(Instructions for the task): The line containing "left shoulder: (377, 286)" marks the end, so write out exactly every line from the top of the entries below through that one.

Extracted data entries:
-*-
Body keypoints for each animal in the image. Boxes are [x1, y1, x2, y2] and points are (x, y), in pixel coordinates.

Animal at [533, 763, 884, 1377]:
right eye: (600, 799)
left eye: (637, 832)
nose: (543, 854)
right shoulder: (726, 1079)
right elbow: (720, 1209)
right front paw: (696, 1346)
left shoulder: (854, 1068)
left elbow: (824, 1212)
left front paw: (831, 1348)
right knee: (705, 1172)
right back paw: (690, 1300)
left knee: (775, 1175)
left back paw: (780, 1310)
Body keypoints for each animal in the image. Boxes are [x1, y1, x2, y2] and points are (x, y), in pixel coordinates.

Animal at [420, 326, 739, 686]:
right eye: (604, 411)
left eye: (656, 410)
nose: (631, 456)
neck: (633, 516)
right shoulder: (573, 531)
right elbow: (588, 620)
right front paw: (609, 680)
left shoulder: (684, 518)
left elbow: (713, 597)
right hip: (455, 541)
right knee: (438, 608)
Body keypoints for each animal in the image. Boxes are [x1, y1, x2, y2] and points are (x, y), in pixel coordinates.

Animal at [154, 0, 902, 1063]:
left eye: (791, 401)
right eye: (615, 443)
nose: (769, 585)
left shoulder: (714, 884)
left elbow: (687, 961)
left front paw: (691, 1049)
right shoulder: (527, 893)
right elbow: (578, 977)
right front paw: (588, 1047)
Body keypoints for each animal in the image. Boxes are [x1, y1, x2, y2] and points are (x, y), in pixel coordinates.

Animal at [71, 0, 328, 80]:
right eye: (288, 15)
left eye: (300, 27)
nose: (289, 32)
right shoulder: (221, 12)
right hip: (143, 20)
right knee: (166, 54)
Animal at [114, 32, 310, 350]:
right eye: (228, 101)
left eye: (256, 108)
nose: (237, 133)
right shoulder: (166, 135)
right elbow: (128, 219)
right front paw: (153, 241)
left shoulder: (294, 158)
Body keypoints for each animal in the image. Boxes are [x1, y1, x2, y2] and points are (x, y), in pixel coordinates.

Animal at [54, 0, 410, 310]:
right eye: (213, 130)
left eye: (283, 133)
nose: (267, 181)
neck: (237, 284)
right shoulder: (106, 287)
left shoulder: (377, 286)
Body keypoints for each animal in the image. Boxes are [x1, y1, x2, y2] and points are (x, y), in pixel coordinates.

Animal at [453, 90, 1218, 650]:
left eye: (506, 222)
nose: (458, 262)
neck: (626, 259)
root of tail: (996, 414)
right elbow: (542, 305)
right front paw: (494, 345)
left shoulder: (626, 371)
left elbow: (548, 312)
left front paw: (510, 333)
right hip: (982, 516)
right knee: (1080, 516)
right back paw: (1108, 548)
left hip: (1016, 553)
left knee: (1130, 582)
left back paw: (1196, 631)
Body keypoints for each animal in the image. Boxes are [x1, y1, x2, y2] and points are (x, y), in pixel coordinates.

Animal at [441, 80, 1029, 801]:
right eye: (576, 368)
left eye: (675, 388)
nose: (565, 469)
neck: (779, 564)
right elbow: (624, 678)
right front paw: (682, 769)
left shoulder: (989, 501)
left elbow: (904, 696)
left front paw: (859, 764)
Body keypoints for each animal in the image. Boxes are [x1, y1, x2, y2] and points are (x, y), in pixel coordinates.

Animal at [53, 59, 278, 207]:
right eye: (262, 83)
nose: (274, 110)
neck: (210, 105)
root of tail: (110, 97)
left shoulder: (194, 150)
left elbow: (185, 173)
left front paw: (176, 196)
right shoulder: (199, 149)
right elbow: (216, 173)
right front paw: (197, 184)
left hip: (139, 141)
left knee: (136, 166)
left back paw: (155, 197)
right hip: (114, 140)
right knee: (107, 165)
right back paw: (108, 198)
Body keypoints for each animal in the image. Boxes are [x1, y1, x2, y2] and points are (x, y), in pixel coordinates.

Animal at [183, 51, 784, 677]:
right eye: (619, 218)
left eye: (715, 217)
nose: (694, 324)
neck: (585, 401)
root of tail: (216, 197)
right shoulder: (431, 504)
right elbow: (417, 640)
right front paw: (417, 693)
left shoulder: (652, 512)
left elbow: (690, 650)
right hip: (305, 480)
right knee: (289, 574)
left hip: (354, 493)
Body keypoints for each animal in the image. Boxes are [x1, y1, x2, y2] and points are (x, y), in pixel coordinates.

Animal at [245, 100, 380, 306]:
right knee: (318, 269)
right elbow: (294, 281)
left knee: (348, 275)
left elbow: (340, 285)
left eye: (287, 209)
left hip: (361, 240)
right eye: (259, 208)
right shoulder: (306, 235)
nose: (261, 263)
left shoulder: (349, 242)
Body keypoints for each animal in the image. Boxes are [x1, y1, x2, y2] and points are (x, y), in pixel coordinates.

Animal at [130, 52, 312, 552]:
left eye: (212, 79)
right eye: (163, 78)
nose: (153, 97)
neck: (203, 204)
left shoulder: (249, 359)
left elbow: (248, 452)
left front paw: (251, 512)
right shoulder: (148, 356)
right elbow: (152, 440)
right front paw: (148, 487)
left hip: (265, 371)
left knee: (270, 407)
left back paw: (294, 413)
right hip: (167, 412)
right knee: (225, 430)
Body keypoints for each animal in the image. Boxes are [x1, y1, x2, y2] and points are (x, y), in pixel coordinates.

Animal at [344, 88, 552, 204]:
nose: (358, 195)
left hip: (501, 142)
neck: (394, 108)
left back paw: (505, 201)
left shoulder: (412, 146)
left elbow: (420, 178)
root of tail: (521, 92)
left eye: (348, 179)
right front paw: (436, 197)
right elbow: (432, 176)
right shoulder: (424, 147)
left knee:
-*-
(Response):
Body keypoints for each animal in the image. Boxes are [x1, y1, x2, y2] and points are (x, y), in pixel coordinates.

Animal at [533, 763, 884, 1377]:
right eye: (600, 799)
left eye: (637, 832)
nose: (543, 854)
right shoulder: (726, 1079)
right elbow: (720, 1209)
right front paw: (696, 1346)
left shoulder: (854, 1068)
left elbow: (824, 1212)
left front paw: (831, 1348)
right knee: (705, 1172)
right back paw: (690, 1300)
left knee: (775, 1175)
left back paw: (780, 1310)
Body keypoints for each animal in the image. Boxes are [x1, y1, x2, y2] and points are (x, y), in pixel coordinates.

Animal at [420, 326, 739, 686]:
right eye: (604, 411)
left eye: (656, 410)
nose: (631, 456)
neck: (633, 516)
right shoulder: (573, 531)
right elbow: (588, 620)
right front paw: (609, 680)
left shoulder: (684, 518)
left elbow: (713, 597)
right hip: (455, 541)
right knee: (438, 608)
Body keypoints for each animal in the image. Boxes are [x1, y1, x2, y2] and points are (x, y), in pixel coordinates.

Animal at [154, 0, 902, 1063]:
left eye: (791, 401)
right eye: (615, 443)
nose: (769, 585)
left shoulder: (714, 884)
left elbow: (687, 961)
left front paw: (691, 1049)
right shoulder: (527, 893)
right elbow: (578, 977)
right front paw: (588, 1047)
Body keypoints for each animal in the image. Boxes are [x1, y1, x2, y2] and points are (x, y), in pixel coordinates.

Animal at [71, 0, 328, 80]:
right eye: (288, 15)
left eye: (300, 27)
nose: (289, 32)
right shoulder: (221, 12)
right hip: (143, 20)
right knee: (166, 54)
Animal at [114, 32, 310, 350]:
right eye: (228, 101)
left eye: (256, 108)
nose: (237, 133)
right shoulder: (166, 135)
right elbow: (128, 219)
right front paw: (153, 241)
left shoulder: (294, 158)
Body keypoints for each animal in the image. Boxes are [x1, y1, x2, y2] and points are (x, y), in pixel coordinates.

Animal at [54, 0, 410, 310]:
right eye: (213, 130)
left eye: (283, 133)
nose: (267, 181)
neck: (237, 284)
right shoulder: (106, 287)
left shoulder: (377, 286)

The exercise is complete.